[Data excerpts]
— Start —

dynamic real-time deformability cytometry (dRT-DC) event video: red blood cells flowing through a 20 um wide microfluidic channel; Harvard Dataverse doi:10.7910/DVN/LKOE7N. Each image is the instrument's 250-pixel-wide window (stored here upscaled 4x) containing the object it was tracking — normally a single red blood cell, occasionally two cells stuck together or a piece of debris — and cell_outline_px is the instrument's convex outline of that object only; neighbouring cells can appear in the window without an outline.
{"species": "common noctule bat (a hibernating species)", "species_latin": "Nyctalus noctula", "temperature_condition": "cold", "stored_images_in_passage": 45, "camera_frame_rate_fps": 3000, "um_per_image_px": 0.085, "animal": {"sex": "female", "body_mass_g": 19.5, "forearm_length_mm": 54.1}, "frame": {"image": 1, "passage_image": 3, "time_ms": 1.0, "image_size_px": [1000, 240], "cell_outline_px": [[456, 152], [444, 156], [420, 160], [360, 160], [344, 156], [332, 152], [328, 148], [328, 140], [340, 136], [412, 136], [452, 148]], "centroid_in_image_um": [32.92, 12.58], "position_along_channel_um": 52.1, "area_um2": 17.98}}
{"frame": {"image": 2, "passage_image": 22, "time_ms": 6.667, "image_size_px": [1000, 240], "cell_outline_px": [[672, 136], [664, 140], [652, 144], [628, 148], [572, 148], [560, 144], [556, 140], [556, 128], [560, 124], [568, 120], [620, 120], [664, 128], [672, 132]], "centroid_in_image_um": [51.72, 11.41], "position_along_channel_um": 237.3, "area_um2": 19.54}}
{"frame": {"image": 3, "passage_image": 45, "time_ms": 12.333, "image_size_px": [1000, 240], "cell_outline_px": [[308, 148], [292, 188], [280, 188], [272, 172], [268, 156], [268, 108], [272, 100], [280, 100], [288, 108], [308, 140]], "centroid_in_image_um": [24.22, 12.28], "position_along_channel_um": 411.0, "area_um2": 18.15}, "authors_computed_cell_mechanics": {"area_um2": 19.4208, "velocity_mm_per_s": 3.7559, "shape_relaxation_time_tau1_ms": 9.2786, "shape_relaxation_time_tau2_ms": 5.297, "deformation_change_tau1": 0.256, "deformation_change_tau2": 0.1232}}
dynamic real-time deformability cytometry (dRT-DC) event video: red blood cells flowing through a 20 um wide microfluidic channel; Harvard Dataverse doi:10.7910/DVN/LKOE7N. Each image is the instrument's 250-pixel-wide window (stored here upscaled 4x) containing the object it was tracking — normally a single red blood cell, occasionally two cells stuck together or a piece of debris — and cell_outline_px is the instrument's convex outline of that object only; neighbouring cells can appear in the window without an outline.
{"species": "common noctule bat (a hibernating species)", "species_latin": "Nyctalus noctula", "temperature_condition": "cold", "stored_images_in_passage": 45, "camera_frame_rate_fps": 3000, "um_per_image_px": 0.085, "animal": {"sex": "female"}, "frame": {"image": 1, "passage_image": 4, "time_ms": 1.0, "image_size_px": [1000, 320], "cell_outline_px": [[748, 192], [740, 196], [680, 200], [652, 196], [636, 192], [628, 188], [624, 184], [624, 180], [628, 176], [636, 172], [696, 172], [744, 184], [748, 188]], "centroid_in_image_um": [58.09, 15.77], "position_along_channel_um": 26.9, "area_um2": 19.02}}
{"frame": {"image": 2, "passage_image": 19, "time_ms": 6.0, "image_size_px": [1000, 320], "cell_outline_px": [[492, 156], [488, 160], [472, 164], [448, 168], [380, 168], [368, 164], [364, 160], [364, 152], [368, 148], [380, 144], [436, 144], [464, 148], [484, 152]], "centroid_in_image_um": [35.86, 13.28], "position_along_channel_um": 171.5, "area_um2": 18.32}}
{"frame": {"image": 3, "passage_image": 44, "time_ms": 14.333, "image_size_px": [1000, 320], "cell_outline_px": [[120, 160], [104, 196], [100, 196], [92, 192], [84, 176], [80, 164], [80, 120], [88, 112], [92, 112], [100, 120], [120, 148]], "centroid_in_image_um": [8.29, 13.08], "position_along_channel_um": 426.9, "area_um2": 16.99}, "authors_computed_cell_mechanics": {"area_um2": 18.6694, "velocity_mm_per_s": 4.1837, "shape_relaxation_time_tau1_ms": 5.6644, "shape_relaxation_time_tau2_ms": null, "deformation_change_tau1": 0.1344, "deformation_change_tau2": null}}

— End —

### Directions for this task
Write the material out again in its entirety, exactly as shown.

### Full output
dynamic real-time deformability cytometry (dRT-DC) event video: red blood cells flowing through a 20 um wide microfluidic channel; Harvard Dataverse doi:10.7910/DVN/LKOE7N. Each image is the instrument's 250-pixel-wide window (stored here upscaled 4x) containing the object it was tracking — normally a single red blood cell, occasionally two cells stuck together or a piece of debris — and cell_outline_px is the instrument's convex outline of that object only; neighbouring cells can appear in the window without an outline.
{"species": "common noctule bat (a hibernating species)", "species_latin": "Nyctalus noctula", "temperature_condition": "cold", "stored_images_in_passage": 45, "camera_frame_rate_fps": 3000, "um_per_image_px": 0.085, "animal": {"sex": "female", "body_mass_g": 19.5, "forearm_length_mm": 54.1}, "frame": {"image": 1, "passage_image": 3, "time_ms": 1.0, "image_size_px": [1000, 240], "cell_outline_px": [[456, 152], [444, 156], [420, 160], [360, 160], [344, 156], [332, 152], [328, 148], [328, 140], [340, 136], [412, 136], [452, 148]], "centroid_in_image_um": [32.92, 12.58], "position_along_channel_um": 52.1, "area_um2": 17.98}}
{"frame": {"image": 2, "passage_image": 22, "time_ms": 6.667, "image_size_px": [1000, 240], "cell_outline_px": [[672, 136], [664, 140], [652, 144], [628, 148], [572, 148], [560, 144], [556, 140], [556, 128], [560, 124], [568, 120], [620, 120], [664, 128], [672, 132]], "centroid_in_image_um": [51.72, 11.41], "position_along_channel_um": 237.3, "area_um2": 19.54}}
{"frame": {"image": 3, "passage_image": 45, "time_ms": 12.333, "image_size_px": [1000, 240], "cell_outline_px": [[308, 148], [292, 188], [280, 188], [272, 172], [268, 156], [268, 108], [272, 100], [280, 100], [288, 108], [308, 140]], "centroid_in_image_um": [24.22, 12.28], "position_along_channel_um": 411.0, "area_um2": 18.15}, "authors_computed_cell_mechanics": {"area_um2": 19.4208, "velocity_mm_per_s": 3.7559, "shape_relaxation_time_tau1_ms": 9.2786, "shape_relaxation_time_tau2_ms": 5.297, "deformation_change_tau1": 0.256, "deformation_change_tau2": 0.1232}}
dynamic real-time deformability cytometry (dRT-DC) event video: red blood cells flowing through a 20 um wide microfluidic channel; Harvard Dataverse doi:10.7910/DVN/LKOE7N. Each image is the instrument's 250-pixel-wide window (stored here upscaled 4x) containing the object it was tracking — normally a single red blood cell, occasionally two cells stuck together or a piece of debris — and cell_outline_px is the instrument's convex outline of that object only; neighbouring cells can appear in the window without an outline.
{"species": "common noctule bat (a hibernating species)", "species_latin": "Nyctalus noctula", "temperature_condition": "cold", "stored_images_in_passage": 45, "camera_frame_rate_fps": 3000, "um_per_image_px": 0.085, "animal": {"sex": "female"}, "frame": {"image": 1, "passage_image": 4, "time_ms": 1.0, "image_size_px": [1000, 320], "cell_outline_px": [[748, 192], [740, 196], [680, 200], [652, 196], [636, 192], [628, 188], [624, 184], [624, 180], [628, 176], [636, 172], [696, 172], [744, 184], [748, 188]], "centroid_in_image_um": [58.09, 15.77], "position_along_channel_um": 26.9, "area_um2": 19.02}}
{"frame": {"image": 2, "passage_image": 19, "time_ms": 6.0, "image_size_px": [1000, 320], "cell_outline_px": [[492, 156], [488, 160], [472, 164], [448, 168], [380, 168], [368, 164], [364, 160], [364, 152], [368, 148], [380, 144], [436, 144], [464, 148], [484, 152]], "centroid_in_image_um": [35.86, 13.28], "position_along_channel_um": 171.5, "area_um2": 18.32}}
{"frame": {"image": 3, "passage_image": 44, "time_ms": 14.333, "image_size_px": [1000, 320], "cell_outline_px": [[120, 160], [104, 196], [100, 196], [92, 192], [84, 176], [80, 164], [80, 120], [88, 112], [92, 112], [100, 120], [120, 148]], "centroid_in_image_um": [8.29, 13.08], "position_along_channel_um": 426.9, "area_um2": 16.99}, "authors_computed_cell_mechanics": {"area_um2": 18.6694, "velocity_mm_per_s": 4.1837, "shape_relaxation_time_tau1_ms": 5.6644, "shape_relaxation_time_tau2_ms": null, "deformation_change_tau1": 0.1344, "deformation_change_tau2": null}}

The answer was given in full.